Data extracted from a collection:
Segment Open

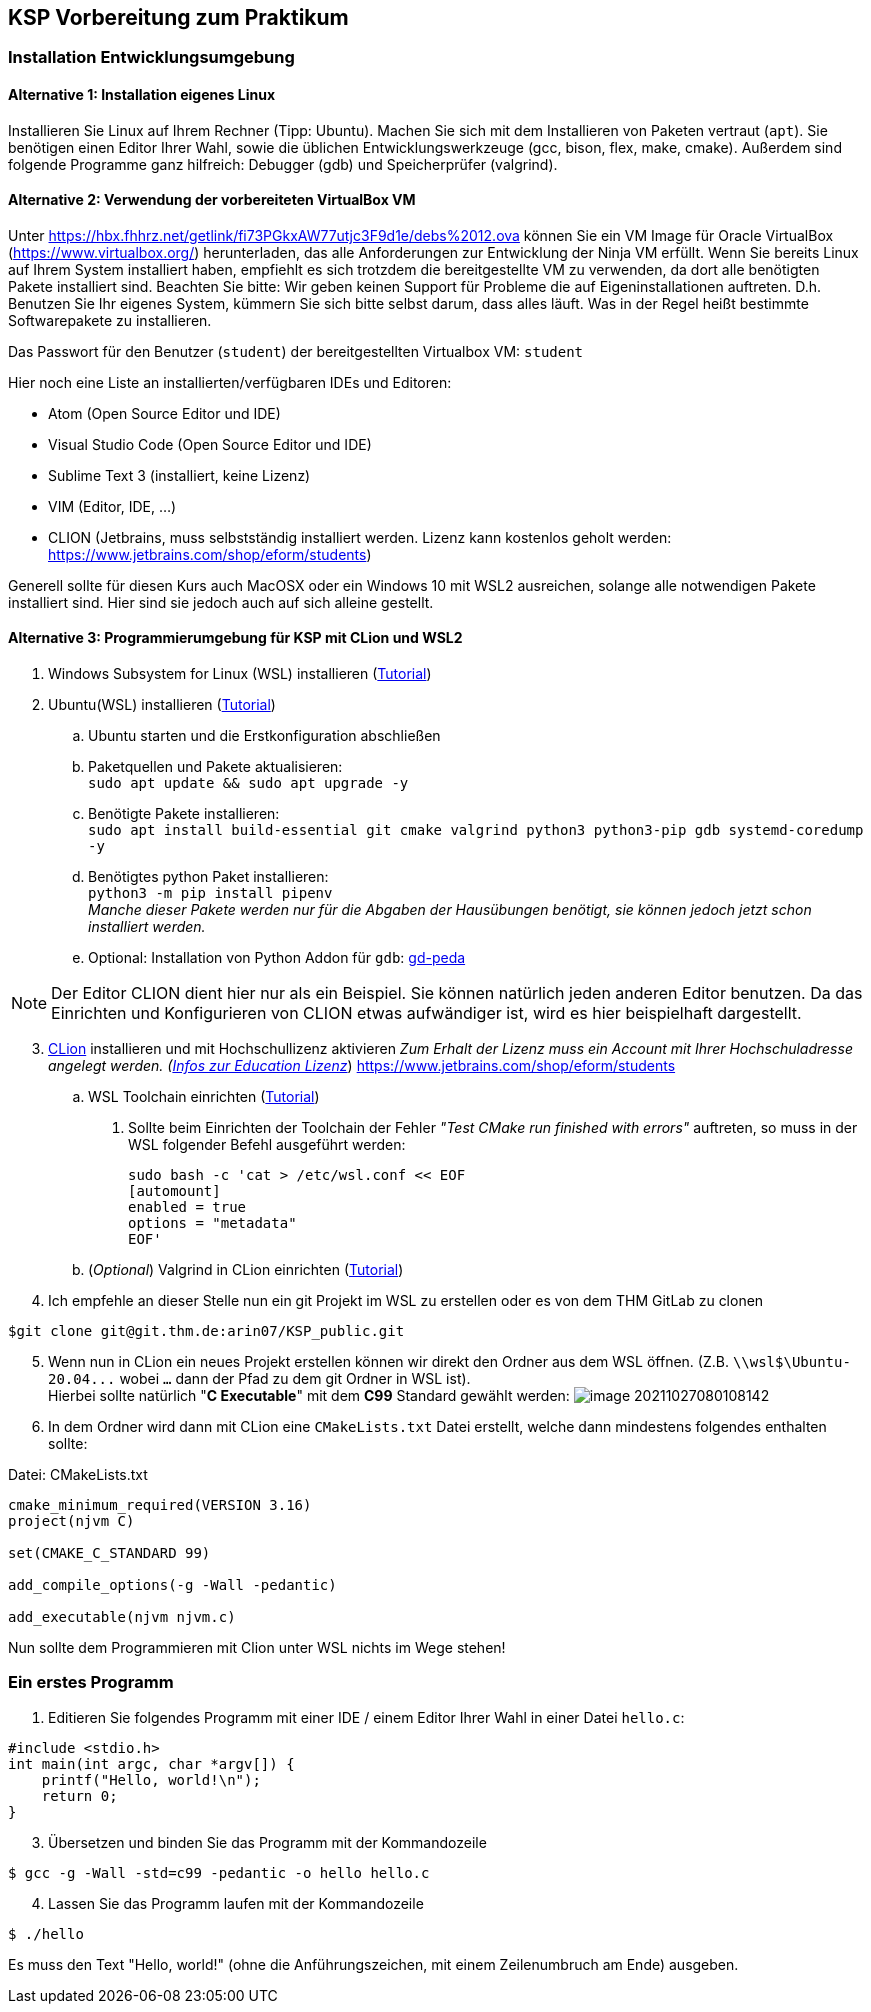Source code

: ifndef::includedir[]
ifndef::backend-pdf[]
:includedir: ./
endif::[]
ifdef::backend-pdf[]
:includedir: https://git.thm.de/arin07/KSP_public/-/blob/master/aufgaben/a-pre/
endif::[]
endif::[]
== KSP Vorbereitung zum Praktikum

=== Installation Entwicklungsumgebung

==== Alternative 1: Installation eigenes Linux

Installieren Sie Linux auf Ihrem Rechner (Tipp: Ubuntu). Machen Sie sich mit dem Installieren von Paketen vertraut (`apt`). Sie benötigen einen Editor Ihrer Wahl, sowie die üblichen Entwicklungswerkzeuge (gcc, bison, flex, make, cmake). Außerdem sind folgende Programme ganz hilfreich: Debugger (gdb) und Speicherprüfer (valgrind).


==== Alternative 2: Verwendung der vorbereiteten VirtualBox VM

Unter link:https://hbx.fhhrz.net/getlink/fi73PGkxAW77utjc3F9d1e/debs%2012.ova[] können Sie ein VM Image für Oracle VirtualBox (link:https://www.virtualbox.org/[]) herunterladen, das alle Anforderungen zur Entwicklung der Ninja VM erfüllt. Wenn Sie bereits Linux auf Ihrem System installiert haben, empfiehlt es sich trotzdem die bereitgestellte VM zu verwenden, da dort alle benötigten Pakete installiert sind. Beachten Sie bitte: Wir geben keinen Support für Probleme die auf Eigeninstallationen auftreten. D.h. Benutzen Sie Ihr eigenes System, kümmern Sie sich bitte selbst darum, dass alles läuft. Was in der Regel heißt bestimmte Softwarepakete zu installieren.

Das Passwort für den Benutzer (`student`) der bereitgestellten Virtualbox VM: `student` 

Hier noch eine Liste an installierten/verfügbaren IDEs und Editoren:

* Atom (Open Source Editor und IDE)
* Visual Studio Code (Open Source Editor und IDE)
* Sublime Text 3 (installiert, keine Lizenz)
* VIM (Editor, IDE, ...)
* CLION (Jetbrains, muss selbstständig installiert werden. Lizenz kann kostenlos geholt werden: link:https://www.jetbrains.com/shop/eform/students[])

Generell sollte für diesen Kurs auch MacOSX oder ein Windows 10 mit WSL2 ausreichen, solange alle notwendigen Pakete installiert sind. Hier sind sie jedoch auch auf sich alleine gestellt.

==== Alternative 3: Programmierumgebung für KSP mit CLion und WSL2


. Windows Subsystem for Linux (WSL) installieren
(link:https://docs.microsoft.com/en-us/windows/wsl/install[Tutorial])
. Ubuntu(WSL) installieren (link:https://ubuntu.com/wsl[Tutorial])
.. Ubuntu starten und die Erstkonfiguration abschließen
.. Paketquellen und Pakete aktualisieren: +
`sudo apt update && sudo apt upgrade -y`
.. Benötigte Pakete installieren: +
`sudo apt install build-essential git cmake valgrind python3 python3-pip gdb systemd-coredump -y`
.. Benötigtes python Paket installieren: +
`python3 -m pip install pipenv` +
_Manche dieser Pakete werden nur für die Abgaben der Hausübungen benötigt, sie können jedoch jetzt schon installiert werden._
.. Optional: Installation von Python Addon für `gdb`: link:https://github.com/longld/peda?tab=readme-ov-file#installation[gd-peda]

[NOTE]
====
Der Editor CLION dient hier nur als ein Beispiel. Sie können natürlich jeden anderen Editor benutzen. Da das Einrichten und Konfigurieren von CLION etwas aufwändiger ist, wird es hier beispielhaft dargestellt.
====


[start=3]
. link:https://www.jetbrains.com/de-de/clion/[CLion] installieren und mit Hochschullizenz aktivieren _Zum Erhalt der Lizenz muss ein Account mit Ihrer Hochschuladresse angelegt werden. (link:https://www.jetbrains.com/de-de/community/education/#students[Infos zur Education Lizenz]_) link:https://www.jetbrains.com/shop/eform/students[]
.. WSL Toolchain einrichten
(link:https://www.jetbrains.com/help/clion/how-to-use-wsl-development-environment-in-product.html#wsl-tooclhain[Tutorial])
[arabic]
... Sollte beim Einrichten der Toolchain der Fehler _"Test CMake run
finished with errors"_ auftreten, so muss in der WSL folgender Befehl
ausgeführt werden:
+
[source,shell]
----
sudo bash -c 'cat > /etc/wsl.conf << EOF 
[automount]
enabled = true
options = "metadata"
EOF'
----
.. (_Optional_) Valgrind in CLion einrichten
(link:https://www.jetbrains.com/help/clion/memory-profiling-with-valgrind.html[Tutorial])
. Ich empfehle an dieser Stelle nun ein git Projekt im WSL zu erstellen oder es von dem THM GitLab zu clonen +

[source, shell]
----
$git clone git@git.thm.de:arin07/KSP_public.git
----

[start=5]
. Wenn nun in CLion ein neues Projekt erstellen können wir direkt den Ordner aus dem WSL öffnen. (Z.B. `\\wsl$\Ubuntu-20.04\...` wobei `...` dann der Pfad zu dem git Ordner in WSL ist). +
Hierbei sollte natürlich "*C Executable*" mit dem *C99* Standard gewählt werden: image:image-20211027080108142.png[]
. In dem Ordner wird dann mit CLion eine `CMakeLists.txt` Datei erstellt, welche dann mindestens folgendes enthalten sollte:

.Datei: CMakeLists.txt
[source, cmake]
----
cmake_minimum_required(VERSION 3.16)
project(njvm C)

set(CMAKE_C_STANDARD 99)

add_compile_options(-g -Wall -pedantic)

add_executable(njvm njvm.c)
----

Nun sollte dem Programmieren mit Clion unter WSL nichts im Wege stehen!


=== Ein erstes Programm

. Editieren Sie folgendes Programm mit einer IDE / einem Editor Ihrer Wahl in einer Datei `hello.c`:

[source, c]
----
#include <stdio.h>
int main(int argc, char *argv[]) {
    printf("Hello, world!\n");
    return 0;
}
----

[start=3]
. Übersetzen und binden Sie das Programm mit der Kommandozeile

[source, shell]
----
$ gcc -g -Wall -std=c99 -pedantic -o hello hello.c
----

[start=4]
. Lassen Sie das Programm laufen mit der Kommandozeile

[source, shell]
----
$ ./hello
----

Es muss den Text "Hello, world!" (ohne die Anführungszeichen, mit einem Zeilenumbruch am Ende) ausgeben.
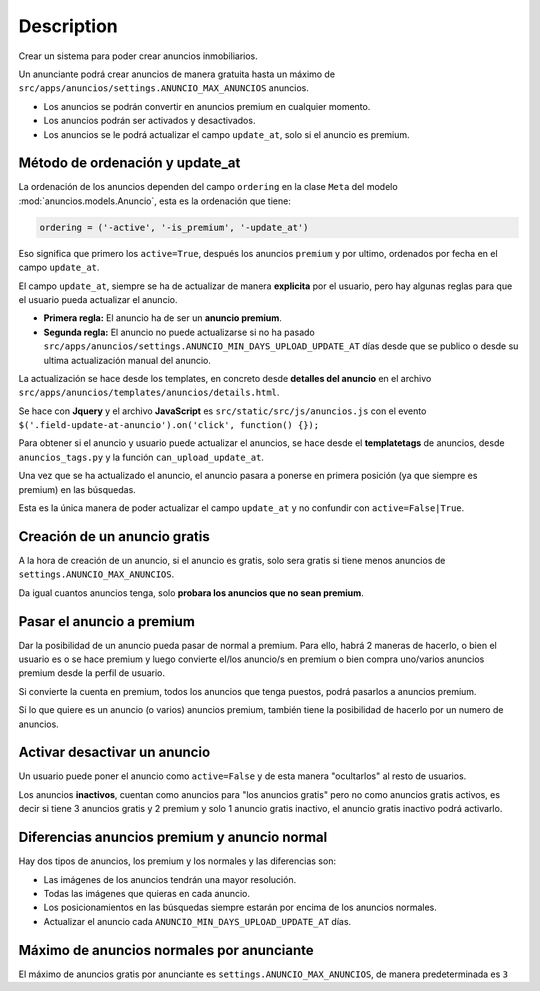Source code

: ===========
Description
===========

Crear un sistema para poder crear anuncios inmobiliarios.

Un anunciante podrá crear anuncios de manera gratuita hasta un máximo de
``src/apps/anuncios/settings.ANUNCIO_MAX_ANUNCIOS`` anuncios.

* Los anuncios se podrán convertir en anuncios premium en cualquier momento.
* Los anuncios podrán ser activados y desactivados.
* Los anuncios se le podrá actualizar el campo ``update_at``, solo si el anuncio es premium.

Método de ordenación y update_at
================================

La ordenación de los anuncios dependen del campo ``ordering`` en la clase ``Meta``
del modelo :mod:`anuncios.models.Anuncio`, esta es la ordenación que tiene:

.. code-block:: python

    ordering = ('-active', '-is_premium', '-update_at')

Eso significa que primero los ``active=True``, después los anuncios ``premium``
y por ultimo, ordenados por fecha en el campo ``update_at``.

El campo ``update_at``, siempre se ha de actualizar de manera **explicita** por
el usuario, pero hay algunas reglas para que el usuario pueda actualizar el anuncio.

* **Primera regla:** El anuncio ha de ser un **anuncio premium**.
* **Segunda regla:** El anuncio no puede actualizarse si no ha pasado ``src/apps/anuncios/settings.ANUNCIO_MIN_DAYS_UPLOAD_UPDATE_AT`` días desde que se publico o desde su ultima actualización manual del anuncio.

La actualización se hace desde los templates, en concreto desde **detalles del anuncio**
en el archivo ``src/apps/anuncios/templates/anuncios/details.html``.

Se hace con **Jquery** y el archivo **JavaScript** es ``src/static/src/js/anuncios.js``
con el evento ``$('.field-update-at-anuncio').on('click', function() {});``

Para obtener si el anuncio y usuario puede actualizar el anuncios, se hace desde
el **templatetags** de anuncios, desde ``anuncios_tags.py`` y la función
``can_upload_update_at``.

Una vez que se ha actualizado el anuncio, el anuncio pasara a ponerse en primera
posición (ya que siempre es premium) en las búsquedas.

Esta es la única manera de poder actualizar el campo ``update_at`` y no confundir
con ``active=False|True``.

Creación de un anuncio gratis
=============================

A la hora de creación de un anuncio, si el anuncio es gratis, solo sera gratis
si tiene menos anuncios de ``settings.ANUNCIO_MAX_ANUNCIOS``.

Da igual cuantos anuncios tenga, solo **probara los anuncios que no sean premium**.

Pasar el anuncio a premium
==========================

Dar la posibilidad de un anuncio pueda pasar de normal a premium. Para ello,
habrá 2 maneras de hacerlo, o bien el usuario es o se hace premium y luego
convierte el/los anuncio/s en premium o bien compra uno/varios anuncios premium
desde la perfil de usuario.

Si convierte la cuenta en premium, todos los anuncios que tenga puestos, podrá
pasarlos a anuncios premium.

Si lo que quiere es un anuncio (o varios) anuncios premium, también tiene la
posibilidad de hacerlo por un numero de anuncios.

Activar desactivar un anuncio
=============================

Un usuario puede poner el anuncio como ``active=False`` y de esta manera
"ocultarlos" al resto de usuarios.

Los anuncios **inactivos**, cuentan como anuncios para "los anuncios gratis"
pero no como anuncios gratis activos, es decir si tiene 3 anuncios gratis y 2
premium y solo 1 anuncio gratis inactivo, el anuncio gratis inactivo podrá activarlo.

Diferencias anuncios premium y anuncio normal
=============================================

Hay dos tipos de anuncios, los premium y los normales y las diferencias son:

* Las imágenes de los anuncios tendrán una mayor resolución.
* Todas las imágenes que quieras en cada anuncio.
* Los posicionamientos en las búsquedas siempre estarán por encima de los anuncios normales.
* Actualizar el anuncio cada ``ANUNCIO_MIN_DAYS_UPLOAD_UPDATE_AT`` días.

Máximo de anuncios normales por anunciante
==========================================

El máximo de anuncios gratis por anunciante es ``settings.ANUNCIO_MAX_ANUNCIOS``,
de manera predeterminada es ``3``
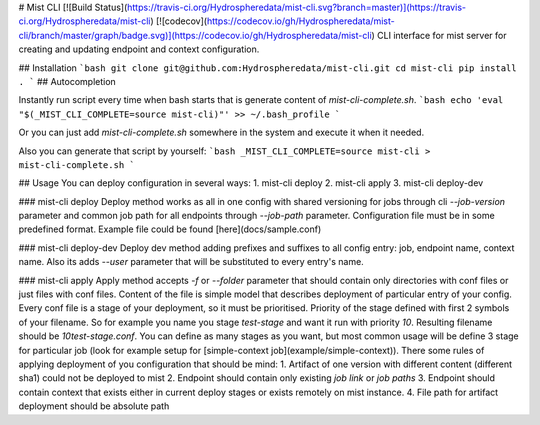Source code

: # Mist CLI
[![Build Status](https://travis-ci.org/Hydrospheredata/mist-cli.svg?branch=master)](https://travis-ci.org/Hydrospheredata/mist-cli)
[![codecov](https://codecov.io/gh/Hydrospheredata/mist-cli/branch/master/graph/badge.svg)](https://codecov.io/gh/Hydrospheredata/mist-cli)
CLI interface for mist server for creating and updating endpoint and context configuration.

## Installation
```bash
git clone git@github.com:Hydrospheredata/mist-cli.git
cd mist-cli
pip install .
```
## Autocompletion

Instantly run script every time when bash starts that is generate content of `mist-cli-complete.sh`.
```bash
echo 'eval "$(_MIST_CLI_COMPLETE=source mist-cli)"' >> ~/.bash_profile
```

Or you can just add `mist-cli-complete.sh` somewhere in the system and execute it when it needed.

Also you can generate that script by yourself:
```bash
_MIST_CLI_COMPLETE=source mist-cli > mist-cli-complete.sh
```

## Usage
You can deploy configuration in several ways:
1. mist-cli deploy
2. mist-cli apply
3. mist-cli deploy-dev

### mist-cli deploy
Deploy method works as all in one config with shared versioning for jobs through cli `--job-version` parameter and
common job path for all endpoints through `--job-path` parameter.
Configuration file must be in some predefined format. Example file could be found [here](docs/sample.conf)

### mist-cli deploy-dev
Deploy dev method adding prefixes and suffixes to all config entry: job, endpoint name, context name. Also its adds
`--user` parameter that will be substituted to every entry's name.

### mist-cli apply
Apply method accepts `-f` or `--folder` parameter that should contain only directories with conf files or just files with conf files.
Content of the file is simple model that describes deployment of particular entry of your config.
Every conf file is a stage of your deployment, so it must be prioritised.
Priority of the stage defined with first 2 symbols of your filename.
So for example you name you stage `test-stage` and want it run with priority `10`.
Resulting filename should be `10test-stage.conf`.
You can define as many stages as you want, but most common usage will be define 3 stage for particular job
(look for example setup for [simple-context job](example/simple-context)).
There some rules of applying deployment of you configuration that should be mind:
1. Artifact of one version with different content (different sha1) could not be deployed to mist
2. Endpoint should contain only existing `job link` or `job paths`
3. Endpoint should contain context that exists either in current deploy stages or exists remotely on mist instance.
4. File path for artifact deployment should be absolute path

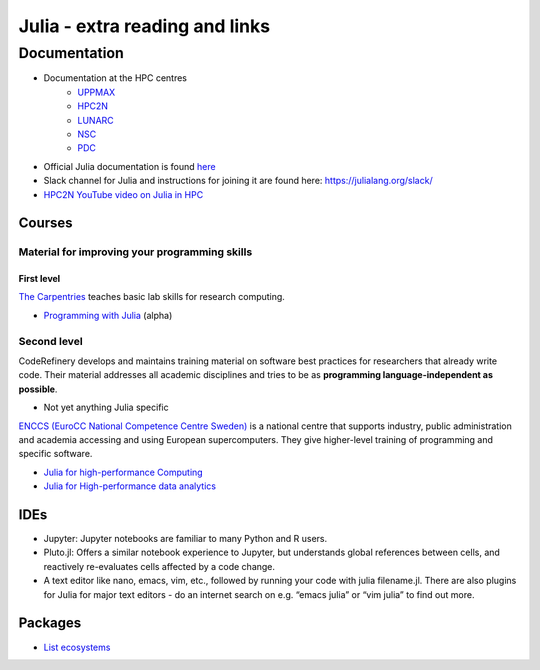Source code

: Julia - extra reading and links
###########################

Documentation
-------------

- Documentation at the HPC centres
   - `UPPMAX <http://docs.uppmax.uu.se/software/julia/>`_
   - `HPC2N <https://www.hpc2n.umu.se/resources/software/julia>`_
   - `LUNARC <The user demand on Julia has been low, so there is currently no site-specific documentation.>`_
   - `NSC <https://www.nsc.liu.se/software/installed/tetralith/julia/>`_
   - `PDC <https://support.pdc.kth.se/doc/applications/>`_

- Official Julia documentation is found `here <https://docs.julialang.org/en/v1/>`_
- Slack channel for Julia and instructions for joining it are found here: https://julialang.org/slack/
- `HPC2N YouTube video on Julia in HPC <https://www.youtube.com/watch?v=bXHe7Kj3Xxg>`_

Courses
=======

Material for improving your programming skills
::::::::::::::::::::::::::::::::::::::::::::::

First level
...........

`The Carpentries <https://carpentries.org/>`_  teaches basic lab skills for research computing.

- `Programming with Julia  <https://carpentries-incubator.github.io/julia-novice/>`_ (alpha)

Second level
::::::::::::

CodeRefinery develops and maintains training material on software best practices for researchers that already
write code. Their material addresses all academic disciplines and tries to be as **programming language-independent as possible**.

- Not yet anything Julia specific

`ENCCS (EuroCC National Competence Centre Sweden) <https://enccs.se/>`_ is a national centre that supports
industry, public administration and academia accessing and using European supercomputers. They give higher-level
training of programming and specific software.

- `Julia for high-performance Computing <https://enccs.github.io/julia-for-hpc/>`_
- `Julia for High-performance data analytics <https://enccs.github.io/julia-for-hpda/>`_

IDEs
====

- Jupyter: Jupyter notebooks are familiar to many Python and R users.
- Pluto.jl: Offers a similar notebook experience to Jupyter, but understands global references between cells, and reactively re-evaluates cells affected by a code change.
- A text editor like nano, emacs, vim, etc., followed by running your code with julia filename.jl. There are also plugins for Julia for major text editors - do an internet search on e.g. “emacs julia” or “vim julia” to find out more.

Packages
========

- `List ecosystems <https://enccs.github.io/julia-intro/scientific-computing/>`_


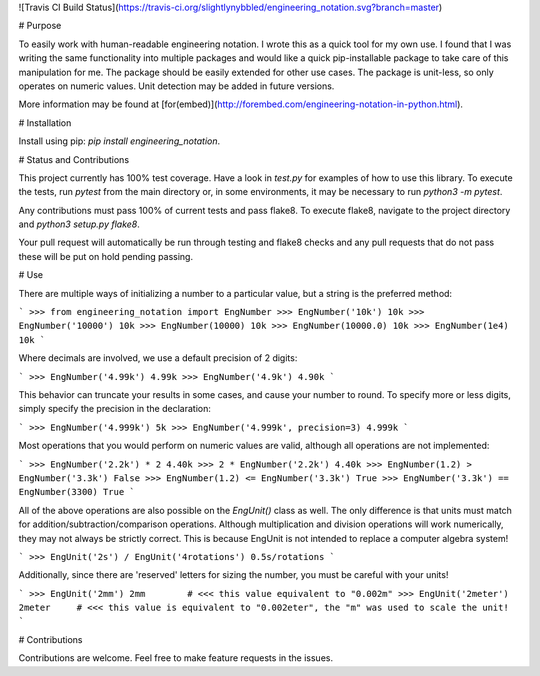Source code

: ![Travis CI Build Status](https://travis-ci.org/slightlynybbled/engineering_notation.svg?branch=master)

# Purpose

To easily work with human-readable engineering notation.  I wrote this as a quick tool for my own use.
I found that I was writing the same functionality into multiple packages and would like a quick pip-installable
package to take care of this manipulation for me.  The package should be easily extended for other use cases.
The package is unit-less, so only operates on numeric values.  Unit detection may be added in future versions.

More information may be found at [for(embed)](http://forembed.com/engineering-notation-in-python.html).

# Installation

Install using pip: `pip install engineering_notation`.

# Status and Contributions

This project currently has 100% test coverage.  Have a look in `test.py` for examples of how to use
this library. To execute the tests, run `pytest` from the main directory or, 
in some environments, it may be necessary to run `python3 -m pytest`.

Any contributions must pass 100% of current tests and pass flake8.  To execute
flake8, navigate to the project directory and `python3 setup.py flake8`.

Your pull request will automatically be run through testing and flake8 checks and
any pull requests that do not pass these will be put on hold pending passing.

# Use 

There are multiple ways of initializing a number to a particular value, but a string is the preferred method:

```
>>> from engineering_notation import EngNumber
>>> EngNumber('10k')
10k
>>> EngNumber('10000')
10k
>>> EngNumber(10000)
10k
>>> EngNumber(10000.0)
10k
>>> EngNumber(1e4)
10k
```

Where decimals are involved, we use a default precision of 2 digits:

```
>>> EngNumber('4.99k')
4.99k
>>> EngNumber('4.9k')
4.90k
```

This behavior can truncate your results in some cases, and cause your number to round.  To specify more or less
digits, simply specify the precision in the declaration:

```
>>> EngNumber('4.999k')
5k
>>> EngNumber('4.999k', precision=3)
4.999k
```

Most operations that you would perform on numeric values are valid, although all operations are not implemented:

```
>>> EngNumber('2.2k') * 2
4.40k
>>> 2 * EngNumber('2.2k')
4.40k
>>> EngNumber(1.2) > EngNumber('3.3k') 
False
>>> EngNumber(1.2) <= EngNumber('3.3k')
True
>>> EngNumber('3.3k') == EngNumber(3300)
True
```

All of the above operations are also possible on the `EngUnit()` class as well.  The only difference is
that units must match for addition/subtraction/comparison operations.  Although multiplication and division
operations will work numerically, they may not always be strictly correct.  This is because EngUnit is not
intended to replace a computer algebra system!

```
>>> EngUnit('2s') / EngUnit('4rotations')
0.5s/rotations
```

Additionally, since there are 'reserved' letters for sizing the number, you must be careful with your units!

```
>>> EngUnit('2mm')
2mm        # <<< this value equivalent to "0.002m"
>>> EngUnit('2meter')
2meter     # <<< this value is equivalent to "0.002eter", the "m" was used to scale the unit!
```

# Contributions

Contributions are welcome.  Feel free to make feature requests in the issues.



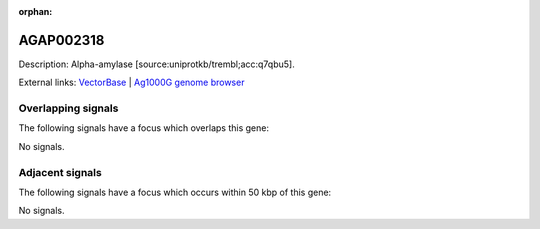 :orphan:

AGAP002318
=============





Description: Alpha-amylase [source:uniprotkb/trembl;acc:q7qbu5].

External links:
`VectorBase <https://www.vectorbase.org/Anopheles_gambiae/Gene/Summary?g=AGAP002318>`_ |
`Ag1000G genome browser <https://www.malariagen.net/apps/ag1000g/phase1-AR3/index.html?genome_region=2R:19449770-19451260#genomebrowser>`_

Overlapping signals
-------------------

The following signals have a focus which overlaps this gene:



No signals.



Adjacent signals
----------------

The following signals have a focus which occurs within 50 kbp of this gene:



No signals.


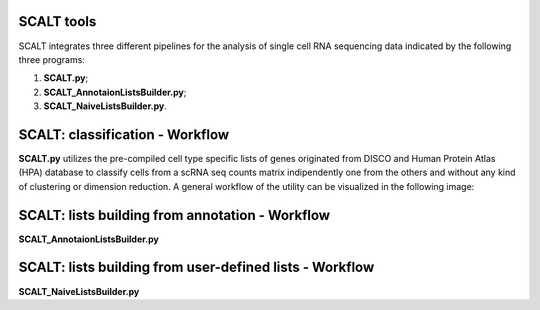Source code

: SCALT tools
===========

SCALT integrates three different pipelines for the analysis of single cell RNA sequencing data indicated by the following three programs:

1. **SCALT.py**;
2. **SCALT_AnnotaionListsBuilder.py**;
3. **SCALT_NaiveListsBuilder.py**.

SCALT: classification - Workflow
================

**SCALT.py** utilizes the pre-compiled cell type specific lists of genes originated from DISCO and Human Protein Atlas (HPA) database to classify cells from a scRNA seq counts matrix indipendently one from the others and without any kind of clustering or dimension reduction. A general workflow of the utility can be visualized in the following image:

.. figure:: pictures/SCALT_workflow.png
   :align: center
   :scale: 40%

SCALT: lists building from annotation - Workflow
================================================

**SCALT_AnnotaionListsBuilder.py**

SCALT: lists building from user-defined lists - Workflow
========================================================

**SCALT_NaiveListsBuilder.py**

Segment Closed

Try it: Set down only the lines above that fall between the line holding "Linux (WSL) installieren" and the line holding "Pakete aktualisieren: +", inclusive, keeping each exact.

Task response:
. Windows Subsystem for Linux (WSL) installieren
(link:https://docs.microsoft.com/en-us/windows/wsl/install[Tutorial])
. Ubuntu(WSL) installieren (link:https://ubuntu.com/wsl[Tutorial])
.. Ubuntu starten und die Erstkonfiguration abschließen
.. Paketquellen und Pakete aktualisieren: +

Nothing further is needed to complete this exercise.